I hope my mom’s story can help you.
My mom became (gradually) severely over medicated following hospital stays for various problems over a number of years. Doctors just kept adding on this and that prescription drug.
It was Mom (and Dad) and also Mom’s cleaning lady (Mom did not live with me at that time) who all jointly first alerted me to the problem. Mom said, “They just keep giving me more medication and I feel much worse - I think all the medications are making me sick”- (she also told her doctors this). Dad said, “This is ridiculous, I asked them to look into the medications before prescribing-this is too much for any one person to take, but they won’t listen” and the cleaning lady called me and said, “Your parents keep complaining about all this medication and they are probably right. This seems like too much.”
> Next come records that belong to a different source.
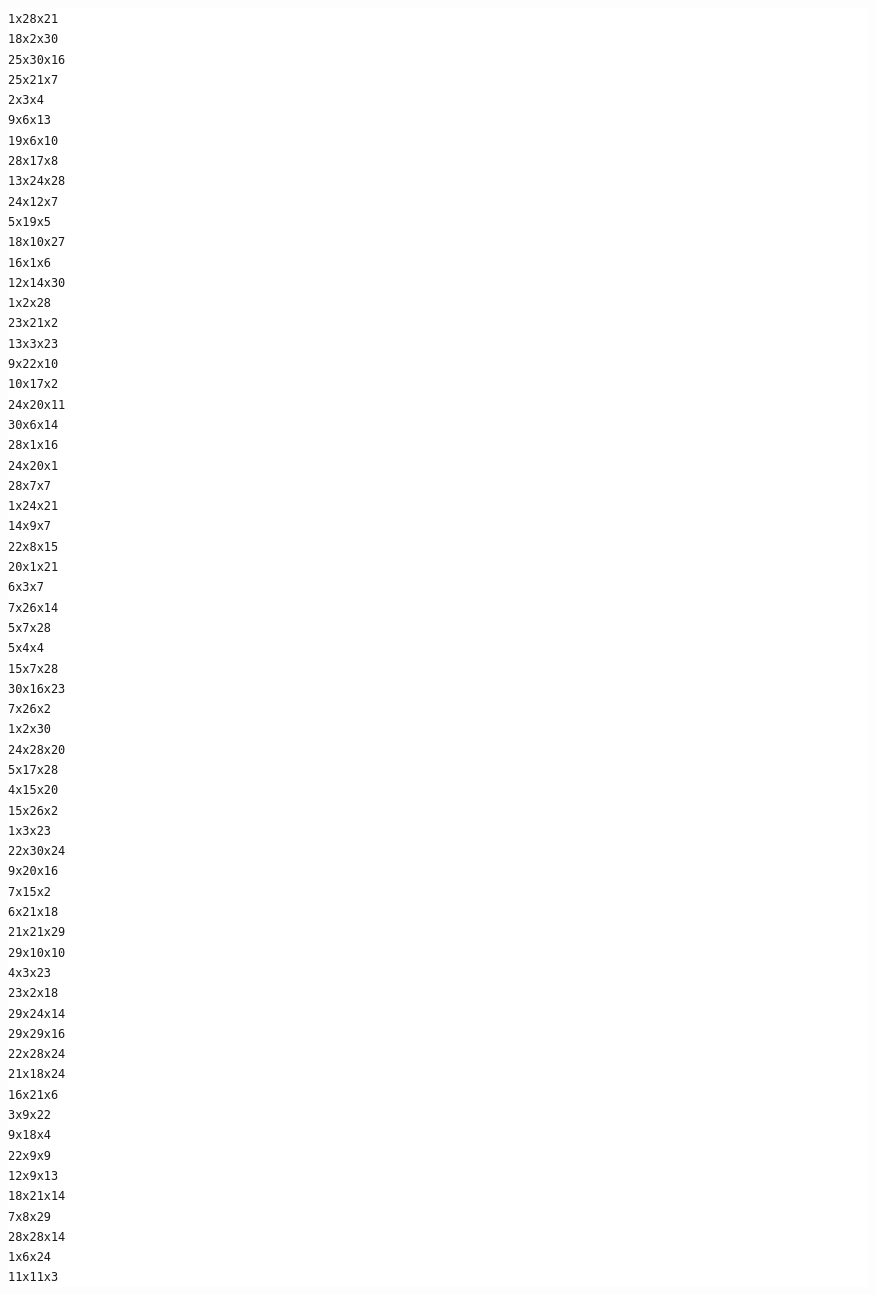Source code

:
 ```
1x28x21
18x2x30
25x30x16
25x21x7
2x3x4
9x6x13
19x6x10
28x17x8
13x24x28
24x12x7
5x19x5
18x10x27
16x1x6
12x14x30
1x2x28
23x21x2
13x3x23
9x22x10
10x17x2
24x20x11
30x6x14
28x1x16
24x20x1
28x7x7
1x24x21
14x9x7
22x8x15
20x1x21
6x3x7
7x26x14
5x7x28
5x4x4
15x7x28
30x16x23
7x26x2
1x2x30
24x28x20
5x17x28
4x15x20
15x26x2
1x3x23
22x30x24
9x20x16
7x15x2
6x21x18
21x21x29
29x10x10
4x3x23
23x2x18
29x24x14
29x29x16
22x28x24
21x18x24
16x21x6
3x9x22
9x18x4
22x9x9
12x9x13
18x21x14
7x8x29
28x28x14
1x6x24
11x11x3
```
Mom’s reactions to these medications became so severe that she mentally and physically declined to the point she didn’t know time or place and even lost the ability to recognize us. Dad had to hire help to care for her. Visiting nurses, OT, and PT started coming out twice a week. Everyone said the same thing: cognitive decline, dementia. The medical charts suggested Alzheimer’s. The doctors visits were frequent, but short. Mom started having difficulty ambulating and couldn’t follow directions or score well on a mini mental. They basically wrote her off. She was seeing 5-6 doctors very regularly. They were all asleep at the wheel.
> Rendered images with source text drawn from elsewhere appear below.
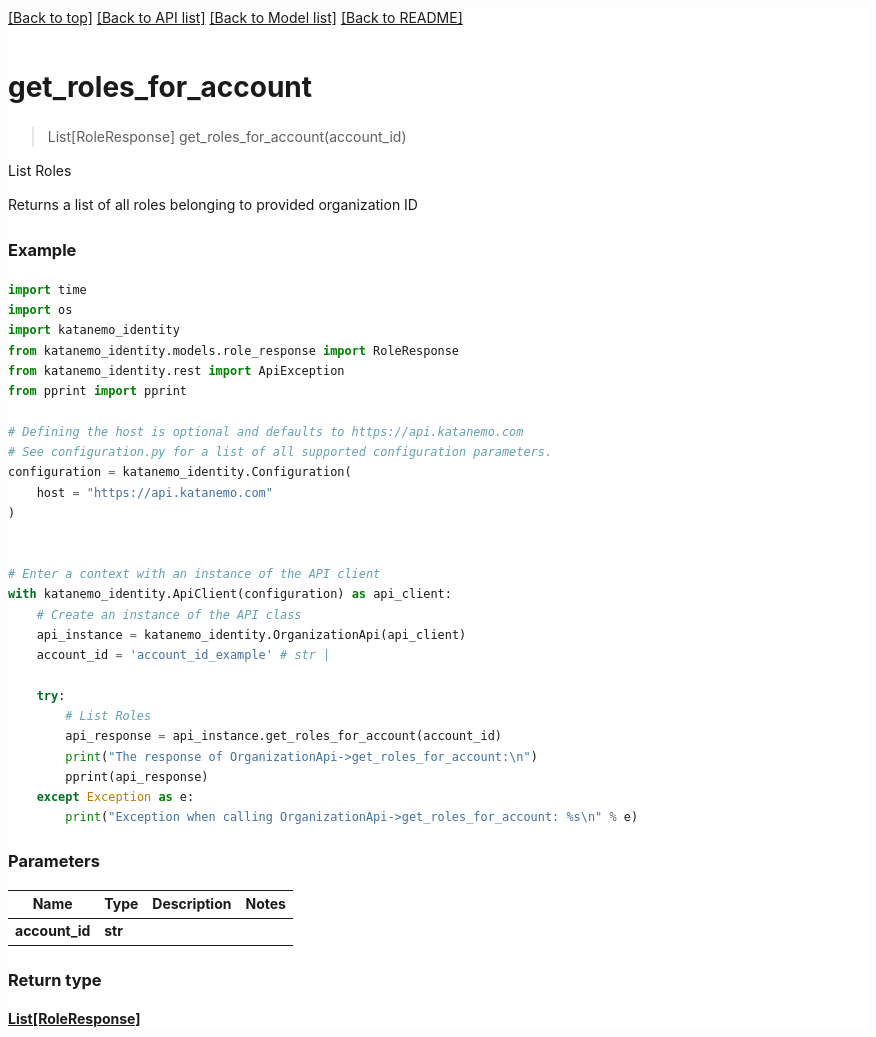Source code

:[[Back to top]](#) [[Back to API list]](../README.md#documentation-for-api-endpoints) [[Back to Model list]](../README.md#documentation-for-models) [[Back to README]](../README.md)

# **get_roles_for_account**
> List[RoleResponse] get_roles_for_account(account_id)

List Roles

Returns a list of all roles belonging to provided organization ID

### Example

```python
import time
import os
import katanemo_identity
from katanemo_identity.models.role_response import RoleResponse
from katanemo_identity.rest import ApiException
from pprint import pprint

# Defining the host is optional and defaults to https://api.katanemo.com
# See configuration.py for a list of all supported configuration parameters.
configuration = katanemo_identity.Configuration(
    host = "https://api.katanemo.com"
)


# Enter a context with an instance of the API client
with katanemo_identity.ApiClient(configuration) as api_client:
    # Create an instance of the API class
    api_instance = katanemo_identity.OrganizationApi(api_client)
    account_id = 'account_id_example' # str | 

    try:
        # List Roles
        api_response = api_instance.get_roles_for_account(account_id)
        print("The response of OrganizationApi->get_roles_for_account:\n")
        pprint(api_response)
    except Exception as e:
        print("Exception when calling OrganizationApi->get_roles_for_account: %s\n" % e)
```


### Parameters

Name | Type | Description  | Notes
------------- | ------------- | ------------- | -------------
 **account_id** | **str**|  | 

### Return type

[**List[RoleResponse]**](RoleResponse.md)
Dad was imploring all of them for help and explaining that Mom was over medicated. The doctors would just nod and not truly listen to him.
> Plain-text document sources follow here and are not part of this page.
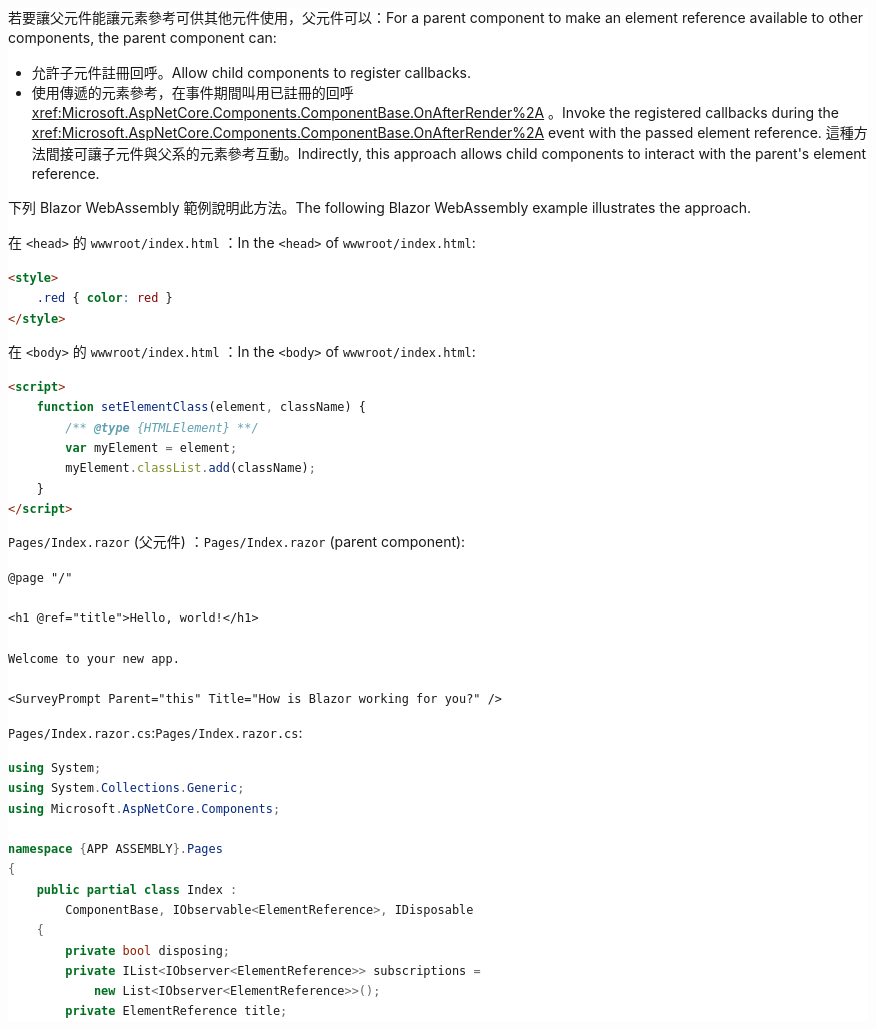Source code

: <span data-ttu-id="0c16c-203">若要讓父元件能讓元素參考可供其他元件使用，父元件可以：</span><span class="sxs-lookup"><span data-stu-id="0c16c-203">For a parent component to make an element reference available to other components, the parent component can:</span></span>

* <span data-ttu-id="0c16c-204">允許子元件註冊回呼。</span><span class="sxs-lookup"><span data-stu-id="0c16c-204">Allow child components to register callbacks.</span></span>
* <span data-ttu-id="0c16c-205">使用傳遞的元素參考，在事件期間叫用已註冊的回呼 <xref:Microsoft.AspNetCore.Components.ComponentBase.OnAfterRender%2A> 。</span><span class="sxs-lookup"><span data-stu-id="0c16c-205">Invoke the registered callbacks during the <xref:Microsoft.AspNetCore.Components.ComponentBase.OnAfterRender%2A> event with the passed element reference.</span></span> <span data-ttu-id="0c16c-206">這種方法間接可讓子元件與父系的元素參考互動。</span><span class="sxs-lookup"><span data-stu-id="0c16c-206">Indirectly, this approach allows child components to interact with the parent's element reference.</span></span>

<span data-ttu-id="0c16c-207">下列 Blazor WebAssembly 範例說明此方法。</span><span class="sxs-lookup"><span data-stu-id="0c16c-207">The following Blazor WebAssembly example illustrates the approach.</span></span>

<span data-ttu-id="0c16c-208">在 `<head>` 的 `wwwroot/index.html` ：</span><span class="sxs-lookup"><span data-stu-id="0c16c-208">In the `<head>` of `wwwroot/index.html`:</span></span>

```html
<style>
    .red { color: red }
</style>
```

<span data-ttu-id="0c16c-209">在 `<body>` 的 `wwwroot/index.html` ：</span><span class="sxs-lookup"><span data-stu-id="0c16c-209">In the `<body>` of `wwwroot/index.html`:</span></span>

```html
<script>
    function setElementClass(element, className) {
        /** @type {HTMLElement} **/
        var myElement = element;
        myElement.classList.add(className);
    }
</script>
```

<span data-ttu-id="0c16c-210">`Pages/Index.razor` (父元件) ：</span><span class="sxs-lookup"><span data-stu-id="0c16c-210">`Pages/Index.razor` (parent component):</span></span>

```razor
@page "/"

<h1 @ref="title">Hello, world!</h1>

Welcome to your new app.

<SurveyPrompt Parent="this" Title="How is Blazor working for you?" />
```

<span data-ttu-id="0c16c-211">`Pages/Index.razor.cs`:</span><span class="sxs-lookup"><span data-stu-id="0c16c-211">`Pages/Index.razor.cs`:</span></span>

```csharp
using System;
using System.Collections.Generic;
using Microsoft.AspNetCore.Components;

namespace {APP ASSEMBLY}.Pages
{
    public partial class Index : 
        ComponentBase, IObservable<ElementReference>, IDisposable
    {
        private bool disposing;
        private IList<IObserver<ElementReference>> subscriptions = 
            new List<IObserver<ElementReference>>();
        private ElementReference title;
```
When Dad lobbied me, I’ll admit, I didn’t react as quickly as I should have. I did go there and look at the medications and think, this does seem like a lot to take. But she was elderly and her decline was typical for someone her age. Her doctors were highly credentialed medical professionals.
I decided to check this all out-to just give Dad the peace of mind and attention he needed.
I went to the pharmacy Mom used and got a complete set of those “stapled-on” lengthy print outs. I charted out the warnings, side effects and interactions I looked up the recommended dosages and researched the drugs on the Internet. I spoke to old friends who were in the medical profession.
Some of her dosages were suited to much larger people. Most of her drugs had side effects that corresponded with her most worrisome symptoms (dizziness, falls, confusion). Several of her drugs had cautions that they should not generally be prescribed together.
Luckily her primary care provider was on vacation when I went in, armed with conclusions. She probably would not have listened. Her “sub” who had never met Mom did listen, however. Mom had to be gradually weaned, and carefully monitored by physicians and family. The total weaning (and medication reduction) took about two years. Some changes were made that day, others had to be gradual to prevent her body from going into shock.
Visible improvements were immediate within a week.
Mom conpletely came back. For me and Dad it was a miracle. She lived for many additional quality years, always recognized us, felt better, enjoyed life. She started walking and within several weeks, was able to build up to walk for two miles, without a bench break- no falls, dizziness or confusion. Dad was frequently crying tears of joy and gratitude.
Visiting nurses and doctors were grateful for this experience and later communicated that Mom’s story helped them help other patients and families. I have written about this on this forum (and strangely, some individuals have sent me hateful messages).
My parents are both gone now, but this was one of the true miracles I have experienced in my life and one of the reasons I visit this site.